Para Nascimento, a crise ecológica conta com ao menos três dimensões muito claras: um crescimento da poluição de largo espectro, uma perda constante da biodiversidade e uma mudança do clima. No processo de tomada de consciência da problemática socioambiental, inicialmente, a questão da poluição parecia ser talvez a mais importante de todas. Contudo, em 1992, quando a ONU realizou a sua segunda grande Conferência sobre Meio Ambiente e Desenvolvimento, no Rio de Janeiro, conhecida como Rio 92 ou Cúpula da Terra, além da questão da biodiversidade, o clima também passou a ganhar muita visibilidade, terminando o século XX como o fator de maior preocupação. Hoje, fala-se do fenômeno como emergência climática.
Nesse sentido, Nascimento lembrou que este será o tema da V Conferência Nacional do Meio Ambiente, convocada por Marina Silva, que reunirá diversas conferências municipais e estaduais até a etapa nacional. Simultaneamente, uma rede interministerial do Governo Federal está elaborando um Plano Clima que, inclusive, poderá contar com propostas que venham desta conferência. A emergência climática também se mostra, por exemplo, no desastre que aconteceu e está acontecendo no Rio Grande do Sul, com milhares de desabrigados e quase duas centenas de falecimentos.
Para o sociólogo da UnB, no cerne da emergência climática há um ciclo vicioso de complexa mitigação. Como exemplo, cita o derretimento das geleiras que afeta diretamente o chamado efeito albedo, presente na capacidade do gelo sobre a superfície refletir a radiação solar, fazendo com que a terra não absorva todo o calor do sol, que retorna para o espaço. Na medida em que acontece o aquecimento global, as geleiras vão perdendo espaço e com isso o efeito albedo diminui.
Por baixo dessas camadas de gelo, surgem terras que estavam cobertas há milhares de anos e que passam a receber a luz do sol, chamadas de permafrost. Elas estão repletas de carbono, que passa a ser liberado na atmosfera. Sendo assim, o degelo diminui o processo de reflexo, aumentando o calor, e libera terras que aumentam o volume de CO2. Por sua vez, esse volume de CO2 impacta em um dos principais sumidouros que são os oceanos, aquecidos com acidez e perda de vida interna, o que reduz sua capacidade de absorver CO2, provocando um acúmulo ainda maior.
Outro grande sumidouro de CO2, que o capta e transforma, são as plantas. Na medida em que se desmata, também se destrói e reduz a capacidade deste segundo sumidouro.

------

Retome o texto sobre a emergência climática e continue-o a partir da última frase, sobre o desmatamento e as plantas como sumidouro de CO2.

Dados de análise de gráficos
------

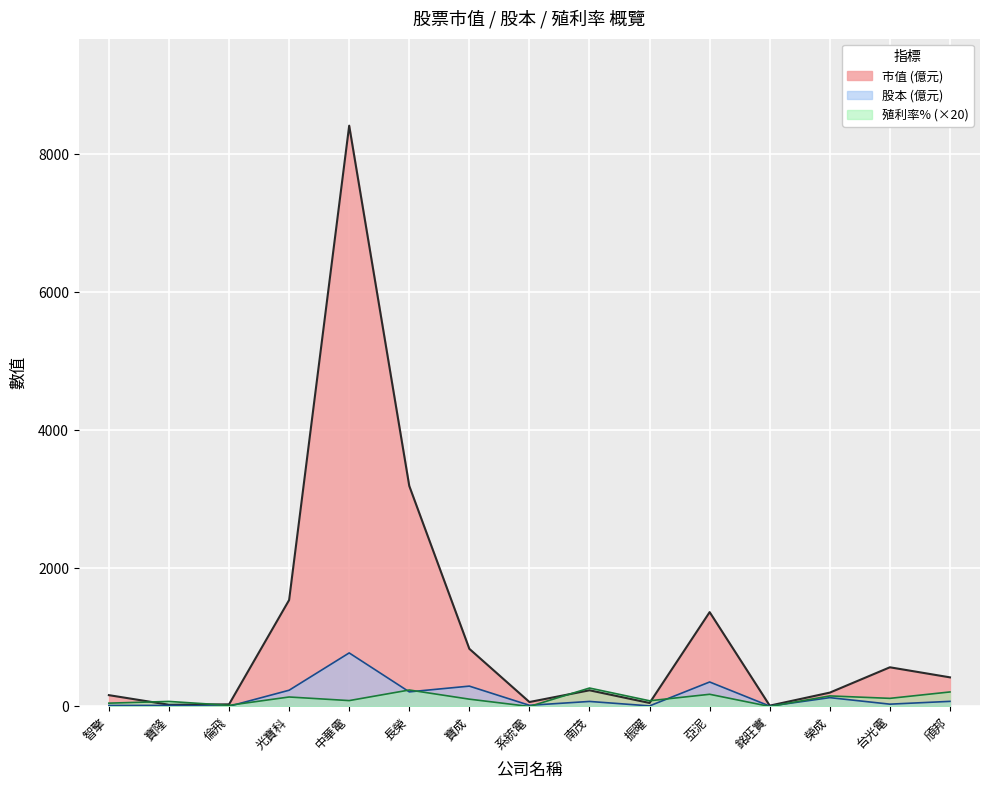

Where do 市值 and 殖利率% first cross each other?

智擎 and 寶隆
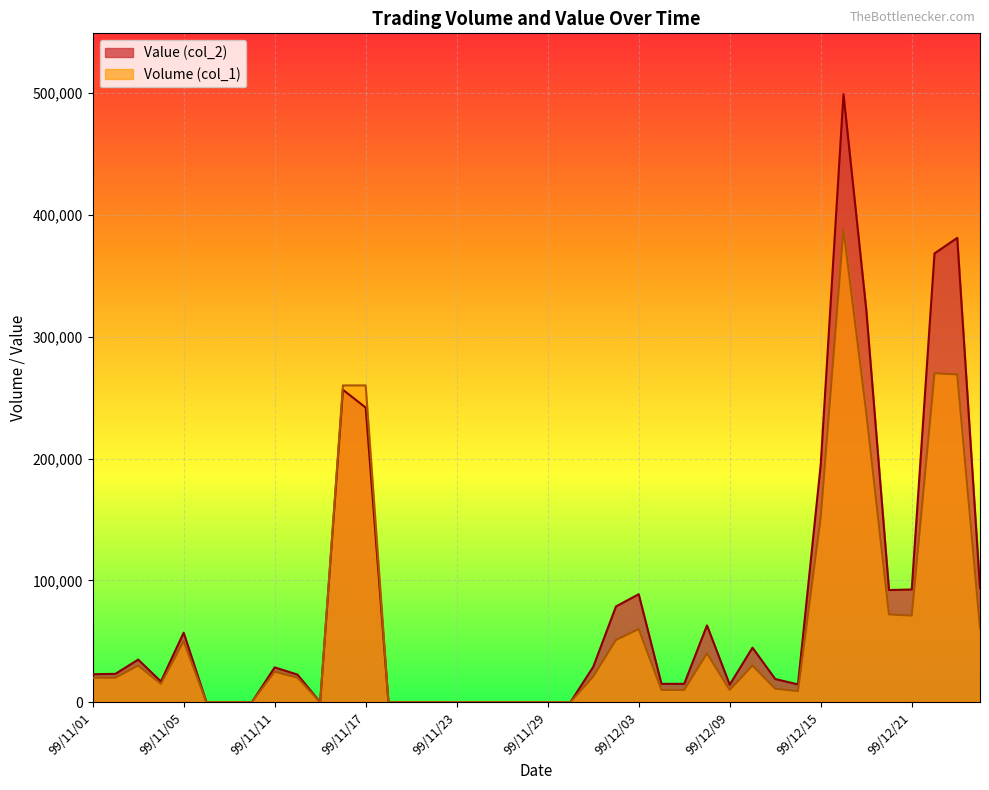

Rank the series at 99/11/08 from highest to lowest value.

Volume (col_1), Value (col_2)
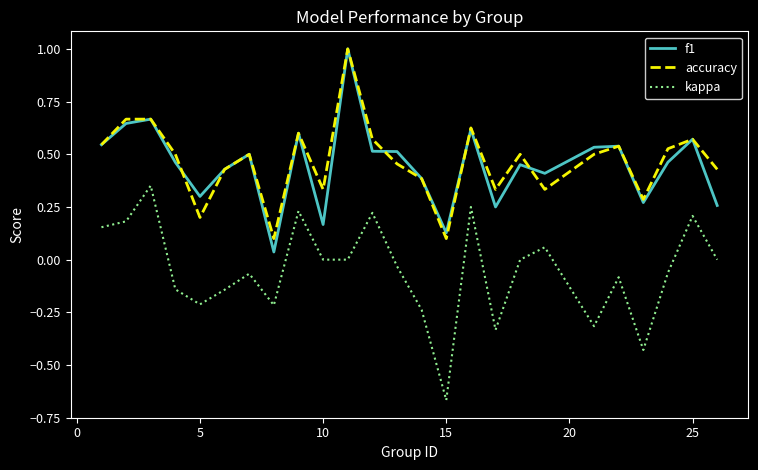

What is the sum of all kappa values?

-1.3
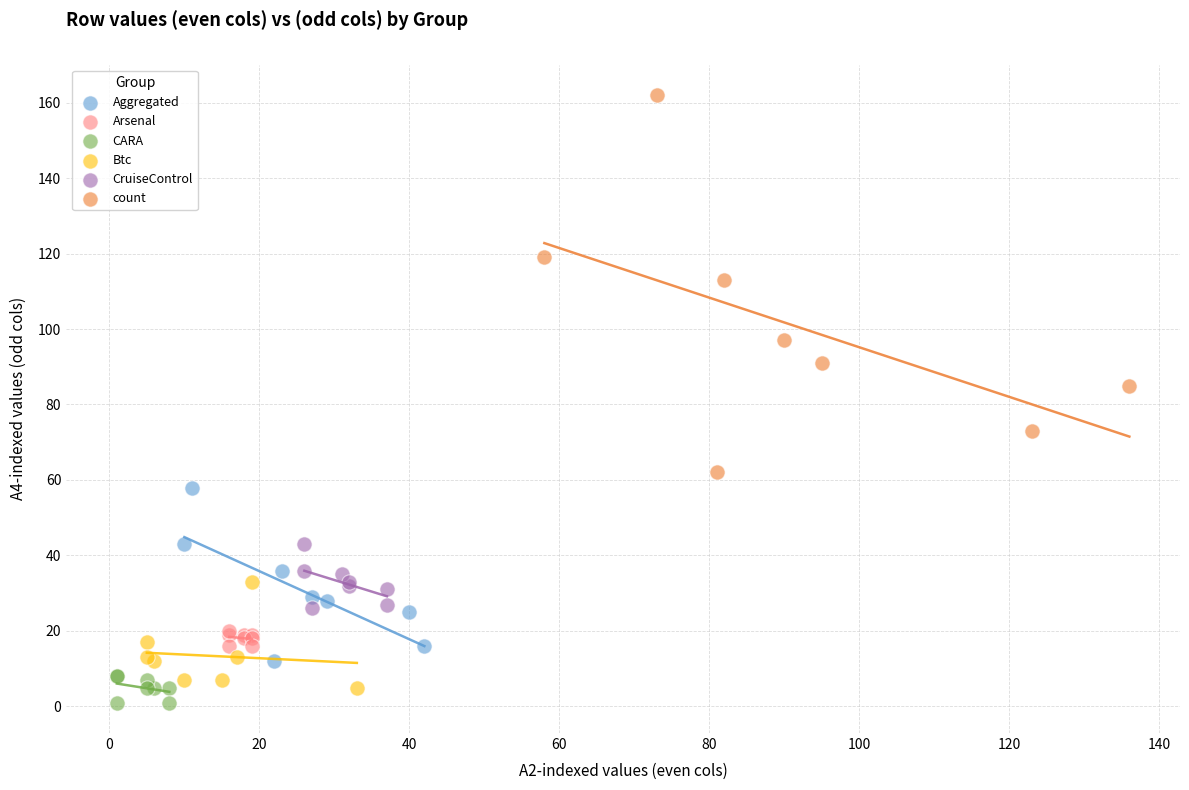

Which series reaches the maximum Y coordinate?

count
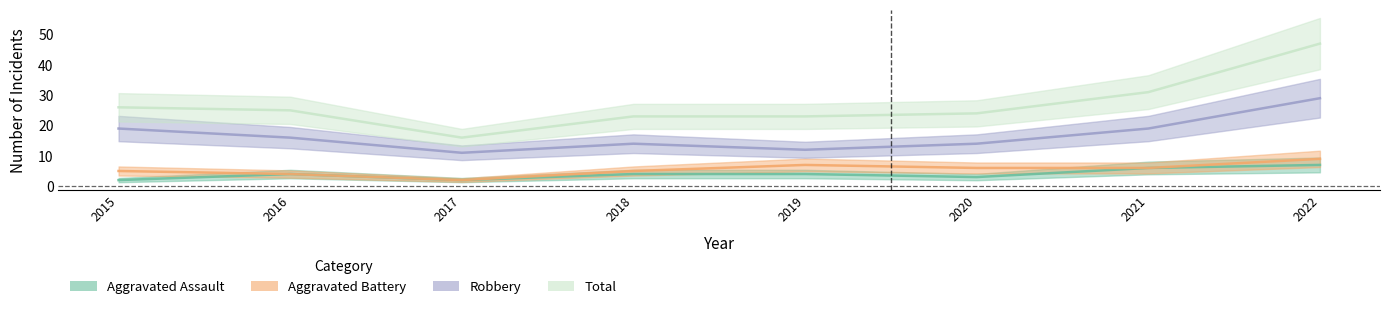

True or false: Robbery has a value of 19 at 2018.

False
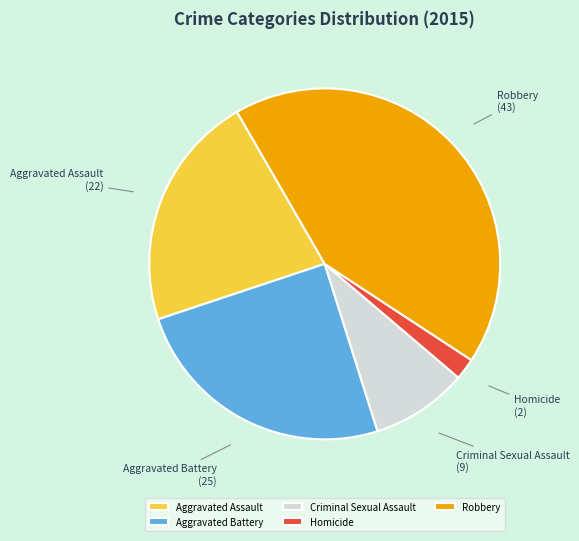

How many segments does this pie chart have?

5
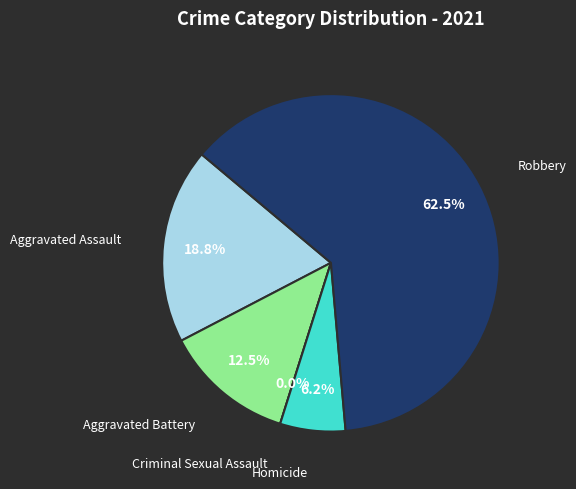

Which has a higher value, Robbery or Aggravated Battery?

Robbery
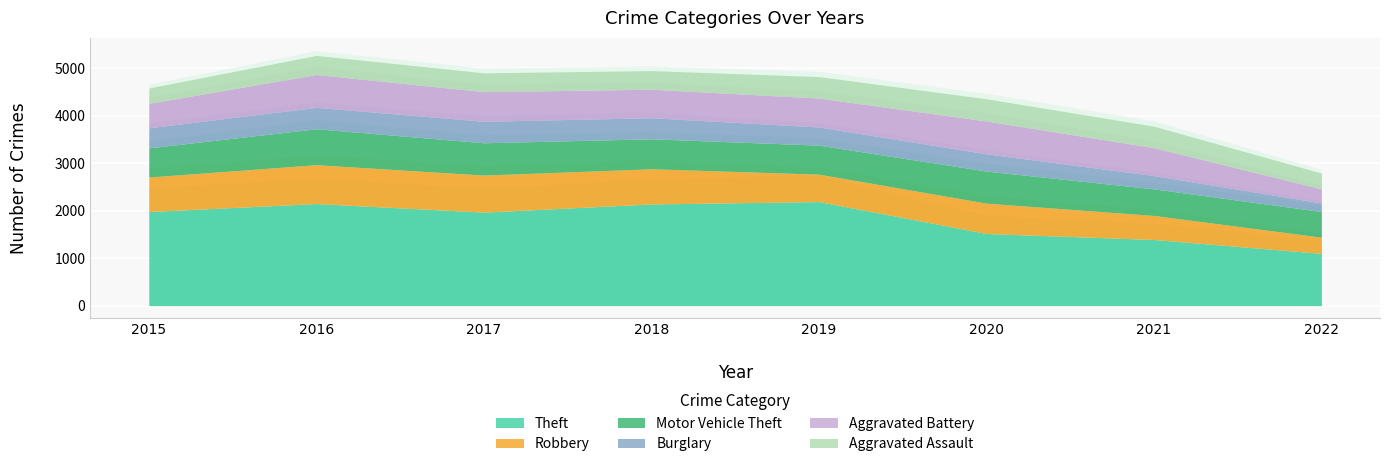

At 2018, list the series in order from smallest to largest.

Aggravated Assault, Burglary, Aggravated Battery, Motor Vehicle Theft, Robbery, Theft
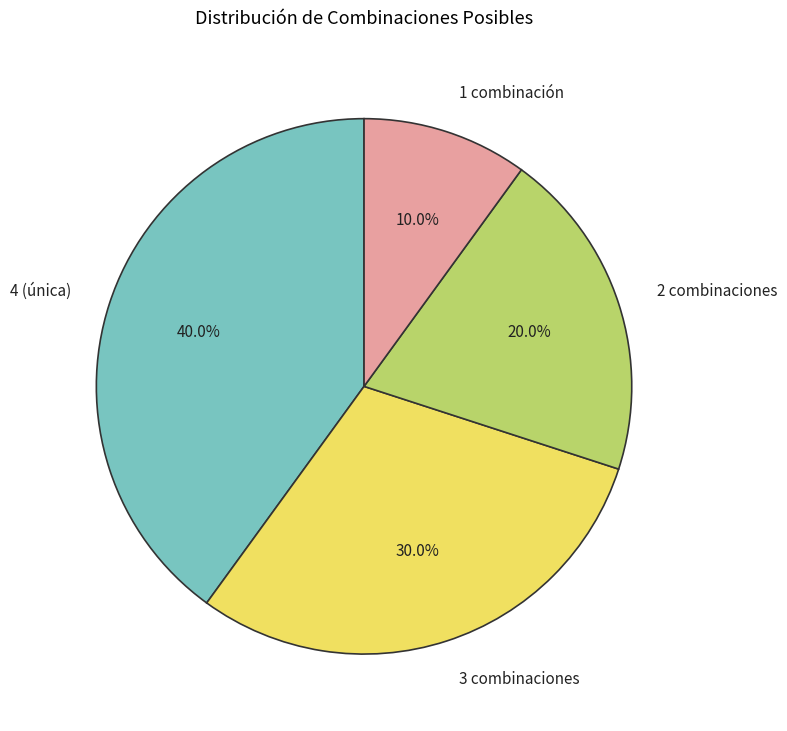

The 2 combinaciones slice represents 20% of the pie. True or false?

True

------

* RESPOSTA À TAREFA:
Sendo assim, há menos efeito de transferência de calor, mais CO2 sendo liberado pelo permafrost e, ao mesmo tempo, redução da capacidade de absorção desse CO2. Com isso, tem-se um processo de acumulação de gases do efeito estufa, que por sua vez aumenta o degelo, o calor dos oceanos etc. Na visão de Nascimento, trata-se de um ciclo absolutamente infernal, pois ainda que a emissão de CO2 proveniente do uso de combustíveis fósseis fosse detida, haveria um crescimento dos gases do efeito estufa, um aumento no aquecimento global.
Nascimento mencionou que as reuniões internacionais, inclusive a Conferência das Nações Unidas sobre Mudanças Climáticas de 2015, em Paris, a partir de algumas recomendações do IPCC, indicaram que não se deve ultrapassar a temperatura em 1,5 grau em relação aos níveis pré-industriais, ou seja, quando a humanidade não utilizava combustíveis fósseis da forma como usa hoje. A expectativa era de que caso medidas fossem tomadas, este limite de 1,5 grau só seria atingindo a partir de 2050, devendo parar por aí, mas muito provavelmente já se ultrapassará o 1,5 grau nos anos 2030, agravando ainda mais o problema.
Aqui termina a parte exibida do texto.